Stock market outlook 

If the economy contracts as many expect, profit margins would shrink, leading to declining returns on equity (ROE), a metric that gauges how well a company is using its shareholders' investments. 

But Johnson believes central bank policies will further impact the stock market heading into the rest of the year. 

This is because the way out of sticky inflation is for Jerome Powell to raise rates higher and longer than what the market expects, he noted. This will put more pressure on the stock market throughout the year, creating a steeper-than-anticipated decline. Plus, the economy has had massive liquidity injections since 2010 which are now being reversed, he added. 

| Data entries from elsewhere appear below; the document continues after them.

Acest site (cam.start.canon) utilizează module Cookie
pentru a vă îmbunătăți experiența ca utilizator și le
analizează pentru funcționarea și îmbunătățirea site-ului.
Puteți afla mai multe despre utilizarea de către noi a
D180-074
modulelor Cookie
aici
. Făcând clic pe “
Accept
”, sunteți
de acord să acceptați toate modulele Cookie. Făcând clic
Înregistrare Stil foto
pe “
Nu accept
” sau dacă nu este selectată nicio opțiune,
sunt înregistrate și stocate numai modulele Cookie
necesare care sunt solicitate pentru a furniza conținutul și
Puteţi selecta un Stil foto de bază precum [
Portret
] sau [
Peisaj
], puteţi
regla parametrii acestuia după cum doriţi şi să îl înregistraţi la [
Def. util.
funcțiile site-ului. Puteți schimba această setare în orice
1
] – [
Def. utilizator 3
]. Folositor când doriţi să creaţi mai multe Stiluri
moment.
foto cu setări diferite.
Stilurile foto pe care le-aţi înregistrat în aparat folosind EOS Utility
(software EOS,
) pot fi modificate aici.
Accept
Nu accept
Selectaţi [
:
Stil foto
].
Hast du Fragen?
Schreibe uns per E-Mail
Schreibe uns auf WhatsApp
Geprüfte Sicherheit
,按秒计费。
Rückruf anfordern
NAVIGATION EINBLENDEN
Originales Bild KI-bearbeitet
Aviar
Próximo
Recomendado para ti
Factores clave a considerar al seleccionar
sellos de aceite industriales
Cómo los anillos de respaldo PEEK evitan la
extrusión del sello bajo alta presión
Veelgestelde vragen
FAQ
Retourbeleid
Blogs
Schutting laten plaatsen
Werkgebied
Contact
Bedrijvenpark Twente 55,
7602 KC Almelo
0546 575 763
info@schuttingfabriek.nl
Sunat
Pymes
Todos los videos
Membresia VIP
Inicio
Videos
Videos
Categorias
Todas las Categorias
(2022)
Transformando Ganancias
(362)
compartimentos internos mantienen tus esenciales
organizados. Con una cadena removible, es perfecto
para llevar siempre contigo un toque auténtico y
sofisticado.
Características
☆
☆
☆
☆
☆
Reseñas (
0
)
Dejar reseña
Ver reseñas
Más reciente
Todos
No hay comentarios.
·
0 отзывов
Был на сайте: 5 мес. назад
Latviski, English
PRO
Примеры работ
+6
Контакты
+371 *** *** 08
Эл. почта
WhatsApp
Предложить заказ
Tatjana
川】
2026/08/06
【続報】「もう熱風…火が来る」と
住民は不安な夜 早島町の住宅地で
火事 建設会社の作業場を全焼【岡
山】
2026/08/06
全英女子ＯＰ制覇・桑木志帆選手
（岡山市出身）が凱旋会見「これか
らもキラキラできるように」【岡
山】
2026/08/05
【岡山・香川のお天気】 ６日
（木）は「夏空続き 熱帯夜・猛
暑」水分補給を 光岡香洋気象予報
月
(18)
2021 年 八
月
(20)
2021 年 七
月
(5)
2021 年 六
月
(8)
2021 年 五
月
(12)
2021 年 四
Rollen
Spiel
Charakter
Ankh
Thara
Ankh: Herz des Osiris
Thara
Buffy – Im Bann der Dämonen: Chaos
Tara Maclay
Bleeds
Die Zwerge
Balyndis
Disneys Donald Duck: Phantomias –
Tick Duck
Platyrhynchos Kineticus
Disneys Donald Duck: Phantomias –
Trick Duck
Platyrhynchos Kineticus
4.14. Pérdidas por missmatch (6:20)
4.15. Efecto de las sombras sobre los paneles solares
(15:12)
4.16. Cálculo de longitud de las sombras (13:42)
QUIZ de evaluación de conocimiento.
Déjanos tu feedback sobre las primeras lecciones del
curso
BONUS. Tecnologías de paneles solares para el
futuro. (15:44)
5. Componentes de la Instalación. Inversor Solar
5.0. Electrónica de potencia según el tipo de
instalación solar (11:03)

"Overall the market is going to fall, but I think that it may take a little while longer because until there's a debt ceiling agreement, Janet Yellen is going to continue drawing down the Treasury journal account," Johnson said. "And that's de facto quantitative easing. And that money goes directly into stocks and houses. But when the debt ceiling is agreed upon, you're going to have a significant amount of QT not only from the Fed but from Janet Yellen."

He believes the stock market will repeat the pattern witnessed in 2000 and 2001. In 2000, the Nasdaq was down 39%. By January 2001, the Nasdaq recovered 12%. In 2022, the index plunged by 33%. Similarly, year-to-date, the index has recovered by 15.26%. However, like 2001, when the index fell by about 20%, 2023 will see a similar decline, he said. 

Some investors are already experiencing jarring shifts in their performance, he noted. These include quant-investing funds that entered the year with a strategy that was long stocks that outperformed over the past 12 months and short the underperformers. But Powell's comments, shifting between dovish and hawkish, have hurt these funds.

Then, you have the People's Bank of China (PBOC) and the Central Bank of Japan that started the year off with massive liquidity injections which caused the stock market to rally, he added. However, that's over now. 

The good news for investors is that despite the prospects of a stock sell-off, there are short-term options. You can buy a six-month Treasury bill that yields 5% — that's a multi-decade high, he noted. Plus, it's risk-free.

From an equities perspective, Johnson likes the uranium sector. He expects oil stocks overall to continue to outperform because there has been a massive lack of capital expenditure. Therefore energy security is going to become a problem and demand for the sector will remain strong.